> _TEXT BLOCK_

One of History’s Unsung Heroines

Mary Preston Slosson isn’t one of the more well known women of the Old West, but to the prisoners in the Wyoming Territitorial Prison in Laramie, Mary was a rock star–and not for the reasons you might assume. She wasn’t the cook or a nurse. She didn’t help anyone escape–at least not in a physical sense. Mary was a chaplain–the first female chaplain in Wyoming and possibly in the United States.

Her story is unique for the day.  Born in 1858, Mary grew up with her minister father and her mother on a farm in New York state.  Her upbringing instilled in her a strong work ethic, religious values and hunger for knowledge that led her to pursue higher education. With her parents’ encouragement, she attended Hillsdale College in Michigan where she earned two degrees. Later she attended Cornell where she was the first women to earn a Ph.D. from that university. Her areas of expertise were philosophy and Greek, and her thesis was titled, “Different Theories of Beauty.”

Mary met Edwin Slosson in Kansas where she was serving as an assistant principal at a high school and he was finishing his MS degree. This is where the writer in me starts spinning tales. How exactly did they meet?  Were there immediate sparks?  Who spoke the first words?  That information is lost to history, but they were married August 12, 1891 and had a son in 1893.

What happened next is what gives Mary her unique place in history. Edwin’s career took them to the University of Wyoming in Laramie where he taught chemistry. Mary, who also went by May, saw a teaching opportunity of her own.  A firm believer that an idle mind was debilitating, she asked Pennitentiary officials for permission to conduct a lecture series for the prisoners.  The officials agreed, and the May Preston Slosson Historical Lecture Series was born–a tradition that continues to this day.

The prisoners loved Mary. One can only imagine the relief she brought from the hours of boredom, the encouragement from her faith, the interest she showed in individuals when they met in the prison dining hall to hear her speak. When the regular prison chaplain resigned, the prisoners petitioned to have Mary appointed in his place.  In 1899, she became the first female prison chaplain in the United States.

She spent at least four years in Laramie before moving to New York with Edwin, who added writing and editing to his list of career achievements. In Wyoming, women had the right the vote and were political equals. Wanting to share what she had  experienced in Wyoming, Mary became active in the women’s suffrage movement and was a popular speaker. She died in 1943, but she certainly left her mark on the world.

> _WORK INSTRUCTION A_
Reproduce the passage of the piece on Mary Preston Slosson starting at "Mary met Edwin" and ending at "to this day.".
> _WORK INSTRUCTION B_
Answer these questions from the piece on Mary Preston Slosson:
(i) At which university did she earn a Ph.D.?
(ii) What subject did Edwin teach at the University of Wyoming?
(iii) In what year did she become the first female prison chaplain in the United States?

> _RECORDS SUPPLIED_
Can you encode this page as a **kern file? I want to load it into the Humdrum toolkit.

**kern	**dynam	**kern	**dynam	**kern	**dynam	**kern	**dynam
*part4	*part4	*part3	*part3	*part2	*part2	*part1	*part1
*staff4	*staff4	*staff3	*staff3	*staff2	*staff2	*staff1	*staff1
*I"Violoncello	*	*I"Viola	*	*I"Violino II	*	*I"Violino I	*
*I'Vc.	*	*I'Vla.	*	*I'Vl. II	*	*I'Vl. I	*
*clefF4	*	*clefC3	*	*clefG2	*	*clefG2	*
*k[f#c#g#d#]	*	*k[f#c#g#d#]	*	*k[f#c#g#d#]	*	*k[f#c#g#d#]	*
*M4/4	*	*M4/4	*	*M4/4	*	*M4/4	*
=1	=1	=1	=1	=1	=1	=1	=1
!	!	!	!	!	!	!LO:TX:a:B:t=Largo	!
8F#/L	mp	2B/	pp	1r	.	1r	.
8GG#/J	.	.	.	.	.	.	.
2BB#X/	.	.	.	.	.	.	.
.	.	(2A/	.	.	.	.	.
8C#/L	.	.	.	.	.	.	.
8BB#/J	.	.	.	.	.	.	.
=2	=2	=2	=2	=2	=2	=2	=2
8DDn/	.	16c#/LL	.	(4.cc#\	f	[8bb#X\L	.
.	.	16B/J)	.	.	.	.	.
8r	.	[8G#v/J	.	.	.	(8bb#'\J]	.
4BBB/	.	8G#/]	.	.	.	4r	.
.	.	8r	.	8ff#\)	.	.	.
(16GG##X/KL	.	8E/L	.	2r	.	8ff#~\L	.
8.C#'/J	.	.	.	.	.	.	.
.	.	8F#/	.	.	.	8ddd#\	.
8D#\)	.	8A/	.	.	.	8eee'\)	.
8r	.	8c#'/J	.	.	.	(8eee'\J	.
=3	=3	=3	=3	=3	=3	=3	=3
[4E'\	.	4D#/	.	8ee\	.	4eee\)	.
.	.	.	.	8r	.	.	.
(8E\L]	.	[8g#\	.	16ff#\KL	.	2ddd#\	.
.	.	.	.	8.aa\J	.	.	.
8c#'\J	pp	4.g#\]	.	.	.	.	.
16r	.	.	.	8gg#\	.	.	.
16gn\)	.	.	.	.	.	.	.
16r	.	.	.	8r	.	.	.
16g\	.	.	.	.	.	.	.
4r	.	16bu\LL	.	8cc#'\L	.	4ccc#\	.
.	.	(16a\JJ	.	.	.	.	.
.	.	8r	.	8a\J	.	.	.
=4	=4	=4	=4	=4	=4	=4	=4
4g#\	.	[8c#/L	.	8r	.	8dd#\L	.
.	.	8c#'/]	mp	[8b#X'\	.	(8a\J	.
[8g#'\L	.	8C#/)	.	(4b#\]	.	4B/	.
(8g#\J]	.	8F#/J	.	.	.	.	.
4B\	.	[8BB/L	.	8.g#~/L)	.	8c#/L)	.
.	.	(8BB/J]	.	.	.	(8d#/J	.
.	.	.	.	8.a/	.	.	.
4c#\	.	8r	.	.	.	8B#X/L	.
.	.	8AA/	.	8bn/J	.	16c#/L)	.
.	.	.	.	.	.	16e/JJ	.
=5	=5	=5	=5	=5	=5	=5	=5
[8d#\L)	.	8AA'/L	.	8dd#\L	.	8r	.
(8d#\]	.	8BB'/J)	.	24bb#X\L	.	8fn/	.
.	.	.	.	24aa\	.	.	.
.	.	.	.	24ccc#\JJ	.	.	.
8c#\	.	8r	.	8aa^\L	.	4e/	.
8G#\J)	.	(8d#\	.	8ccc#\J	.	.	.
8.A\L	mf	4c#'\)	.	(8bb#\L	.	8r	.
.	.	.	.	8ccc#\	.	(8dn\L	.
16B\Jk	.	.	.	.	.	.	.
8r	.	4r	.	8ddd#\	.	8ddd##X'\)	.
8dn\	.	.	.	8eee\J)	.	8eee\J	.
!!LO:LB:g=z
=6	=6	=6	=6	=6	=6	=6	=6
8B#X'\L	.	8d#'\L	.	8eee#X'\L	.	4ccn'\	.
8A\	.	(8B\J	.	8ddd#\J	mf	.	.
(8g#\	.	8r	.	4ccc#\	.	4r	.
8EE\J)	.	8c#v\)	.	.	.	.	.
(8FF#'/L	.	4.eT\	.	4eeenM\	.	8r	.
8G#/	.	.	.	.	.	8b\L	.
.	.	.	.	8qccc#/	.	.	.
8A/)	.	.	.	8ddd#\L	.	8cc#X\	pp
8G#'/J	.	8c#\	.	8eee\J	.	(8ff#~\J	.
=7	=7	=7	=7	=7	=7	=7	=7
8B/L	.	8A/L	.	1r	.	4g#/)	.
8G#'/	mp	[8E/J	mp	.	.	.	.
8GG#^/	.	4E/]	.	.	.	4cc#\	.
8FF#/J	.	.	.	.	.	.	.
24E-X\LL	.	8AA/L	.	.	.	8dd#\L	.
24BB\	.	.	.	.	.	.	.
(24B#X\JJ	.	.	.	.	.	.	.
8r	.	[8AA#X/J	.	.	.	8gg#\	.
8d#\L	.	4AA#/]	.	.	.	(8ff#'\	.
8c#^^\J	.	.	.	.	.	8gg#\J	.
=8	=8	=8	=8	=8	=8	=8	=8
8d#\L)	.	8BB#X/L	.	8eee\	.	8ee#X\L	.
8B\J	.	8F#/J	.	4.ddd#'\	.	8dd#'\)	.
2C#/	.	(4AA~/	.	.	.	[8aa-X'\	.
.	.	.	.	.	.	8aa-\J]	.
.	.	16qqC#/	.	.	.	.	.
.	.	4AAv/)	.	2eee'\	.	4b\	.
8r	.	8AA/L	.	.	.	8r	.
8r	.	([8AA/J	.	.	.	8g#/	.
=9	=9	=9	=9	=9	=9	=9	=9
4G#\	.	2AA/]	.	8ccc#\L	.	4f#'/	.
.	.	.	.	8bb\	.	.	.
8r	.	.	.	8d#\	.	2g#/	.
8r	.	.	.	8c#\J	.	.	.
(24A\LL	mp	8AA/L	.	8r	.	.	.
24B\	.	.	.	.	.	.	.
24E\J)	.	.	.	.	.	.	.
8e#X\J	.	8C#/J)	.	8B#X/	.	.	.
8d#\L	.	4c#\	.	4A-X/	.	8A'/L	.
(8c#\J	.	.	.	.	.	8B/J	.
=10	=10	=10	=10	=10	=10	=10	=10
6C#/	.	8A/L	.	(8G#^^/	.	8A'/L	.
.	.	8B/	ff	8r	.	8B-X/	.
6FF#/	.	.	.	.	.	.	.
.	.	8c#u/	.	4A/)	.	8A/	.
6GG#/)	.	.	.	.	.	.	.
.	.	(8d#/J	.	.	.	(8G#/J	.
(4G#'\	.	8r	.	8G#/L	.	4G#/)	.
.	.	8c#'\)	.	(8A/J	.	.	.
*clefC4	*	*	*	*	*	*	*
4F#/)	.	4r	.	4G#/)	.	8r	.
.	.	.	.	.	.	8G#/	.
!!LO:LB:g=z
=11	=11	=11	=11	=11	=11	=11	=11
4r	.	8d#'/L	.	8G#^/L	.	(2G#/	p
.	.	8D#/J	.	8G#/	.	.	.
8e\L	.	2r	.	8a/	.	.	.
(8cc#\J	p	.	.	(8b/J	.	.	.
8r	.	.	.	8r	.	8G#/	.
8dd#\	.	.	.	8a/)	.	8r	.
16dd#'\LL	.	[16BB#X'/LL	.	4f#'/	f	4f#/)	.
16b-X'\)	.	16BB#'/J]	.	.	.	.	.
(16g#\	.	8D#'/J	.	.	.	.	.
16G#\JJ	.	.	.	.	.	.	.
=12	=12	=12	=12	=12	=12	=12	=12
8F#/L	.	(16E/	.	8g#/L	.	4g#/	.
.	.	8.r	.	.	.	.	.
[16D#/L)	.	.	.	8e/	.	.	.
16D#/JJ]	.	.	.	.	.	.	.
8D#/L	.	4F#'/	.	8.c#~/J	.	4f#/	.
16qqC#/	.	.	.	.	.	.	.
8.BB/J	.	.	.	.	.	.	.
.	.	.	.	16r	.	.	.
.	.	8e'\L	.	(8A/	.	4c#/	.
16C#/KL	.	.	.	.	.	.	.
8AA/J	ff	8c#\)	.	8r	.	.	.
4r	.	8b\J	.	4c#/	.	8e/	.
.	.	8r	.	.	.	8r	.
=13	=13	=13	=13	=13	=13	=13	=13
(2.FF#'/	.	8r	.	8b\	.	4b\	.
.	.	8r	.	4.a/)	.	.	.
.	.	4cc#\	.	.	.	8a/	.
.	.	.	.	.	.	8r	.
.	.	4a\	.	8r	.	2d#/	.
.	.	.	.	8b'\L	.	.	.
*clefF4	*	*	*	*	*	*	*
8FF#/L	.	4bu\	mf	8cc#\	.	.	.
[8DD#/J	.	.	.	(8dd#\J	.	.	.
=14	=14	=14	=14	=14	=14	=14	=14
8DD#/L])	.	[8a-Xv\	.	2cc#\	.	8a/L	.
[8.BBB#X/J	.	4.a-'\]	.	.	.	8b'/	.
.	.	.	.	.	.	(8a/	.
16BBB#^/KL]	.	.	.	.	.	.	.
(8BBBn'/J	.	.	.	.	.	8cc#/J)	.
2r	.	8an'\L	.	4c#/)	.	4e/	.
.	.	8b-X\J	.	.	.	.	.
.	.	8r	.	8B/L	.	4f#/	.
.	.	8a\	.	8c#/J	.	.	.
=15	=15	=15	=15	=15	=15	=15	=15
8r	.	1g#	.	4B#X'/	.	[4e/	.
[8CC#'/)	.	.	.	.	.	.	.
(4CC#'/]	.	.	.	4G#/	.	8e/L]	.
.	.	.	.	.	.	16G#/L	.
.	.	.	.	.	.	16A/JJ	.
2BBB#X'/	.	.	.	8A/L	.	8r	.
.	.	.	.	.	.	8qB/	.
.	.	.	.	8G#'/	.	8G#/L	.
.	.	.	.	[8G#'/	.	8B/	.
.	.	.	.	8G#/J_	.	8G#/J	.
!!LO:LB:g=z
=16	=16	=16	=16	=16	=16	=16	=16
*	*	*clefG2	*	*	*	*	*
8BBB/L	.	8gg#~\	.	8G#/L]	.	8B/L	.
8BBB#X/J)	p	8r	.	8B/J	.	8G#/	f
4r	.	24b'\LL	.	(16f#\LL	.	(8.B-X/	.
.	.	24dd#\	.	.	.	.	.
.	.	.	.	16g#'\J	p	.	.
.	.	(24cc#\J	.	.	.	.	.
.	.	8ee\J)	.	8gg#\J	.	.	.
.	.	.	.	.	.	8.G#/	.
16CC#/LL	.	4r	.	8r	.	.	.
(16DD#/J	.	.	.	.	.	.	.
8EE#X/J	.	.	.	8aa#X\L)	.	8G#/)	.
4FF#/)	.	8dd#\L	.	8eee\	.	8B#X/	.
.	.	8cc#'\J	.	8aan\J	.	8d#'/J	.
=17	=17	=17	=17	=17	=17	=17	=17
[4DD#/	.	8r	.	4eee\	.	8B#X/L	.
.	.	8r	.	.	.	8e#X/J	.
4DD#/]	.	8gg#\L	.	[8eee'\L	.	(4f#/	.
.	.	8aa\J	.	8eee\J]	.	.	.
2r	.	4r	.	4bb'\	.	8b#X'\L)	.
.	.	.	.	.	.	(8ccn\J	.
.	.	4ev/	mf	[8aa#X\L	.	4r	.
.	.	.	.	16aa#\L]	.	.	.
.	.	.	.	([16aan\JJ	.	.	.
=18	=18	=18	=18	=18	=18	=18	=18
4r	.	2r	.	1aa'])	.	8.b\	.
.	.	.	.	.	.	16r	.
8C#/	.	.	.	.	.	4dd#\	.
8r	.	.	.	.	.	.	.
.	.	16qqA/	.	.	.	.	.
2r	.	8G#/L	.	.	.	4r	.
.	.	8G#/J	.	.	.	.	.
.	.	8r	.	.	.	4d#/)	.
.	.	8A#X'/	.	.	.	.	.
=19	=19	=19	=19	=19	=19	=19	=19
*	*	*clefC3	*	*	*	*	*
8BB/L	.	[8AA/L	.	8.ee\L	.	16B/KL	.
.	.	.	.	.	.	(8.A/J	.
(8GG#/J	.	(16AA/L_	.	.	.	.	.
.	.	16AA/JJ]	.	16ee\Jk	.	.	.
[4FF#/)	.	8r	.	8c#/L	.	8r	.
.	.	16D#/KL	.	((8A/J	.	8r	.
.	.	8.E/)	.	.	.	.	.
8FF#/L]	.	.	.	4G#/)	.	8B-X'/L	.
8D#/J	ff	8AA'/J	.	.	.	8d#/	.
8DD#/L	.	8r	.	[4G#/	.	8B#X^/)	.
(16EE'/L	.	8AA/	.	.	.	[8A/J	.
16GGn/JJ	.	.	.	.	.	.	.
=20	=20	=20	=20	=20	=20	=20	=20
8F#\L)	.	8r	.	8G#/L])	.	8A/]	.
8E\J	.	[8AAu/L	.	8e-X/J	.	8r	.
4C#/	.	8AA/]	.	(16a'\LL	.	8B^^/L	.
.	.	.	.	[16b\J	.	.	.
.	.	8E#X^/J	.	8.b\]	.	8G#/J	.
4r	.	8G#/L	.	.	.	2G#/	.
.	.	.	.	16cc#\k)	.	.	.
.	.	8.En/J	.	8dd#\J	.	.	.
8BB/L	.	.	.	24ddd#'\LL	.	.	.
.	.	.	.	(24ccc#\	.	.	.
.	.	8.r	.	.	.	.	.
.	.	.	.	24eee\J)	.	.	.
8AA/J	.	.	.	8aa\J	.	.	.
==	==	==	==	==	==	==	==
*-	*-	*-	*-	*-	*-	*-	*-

> _EXERCISE RESULT A_
Mary met Edwin Slosson in Kansas where she was serving as an assistant principal at a high school and he was finishing his MS degree. This is where the writer in me starts spinning tales. How exactly did they meet?  Were there immediate sparks?  Who spoke the first words?  That information is lost to history, but they were married August 12, 1891 and had a son in 1893.

What happened next is what gives Mary her unique place in history. Edwin’s career took them to the University of Wyoming in Laramie where he taught chemistry. Mary, who also went by May, saw a teaching opportunity of her own.  A firm believer that an idle mind was debilitating, she asked Pennitentiary officials for permission to conduct a lecture series for the prisoners.  The officials agreed, and the May Preston Slosson Historical Lecture Series was born–a tradition that continues to this day.

> _EXERCISE RESULT B_
(i) Cornell
(ii) Chemistry
(iii) 1899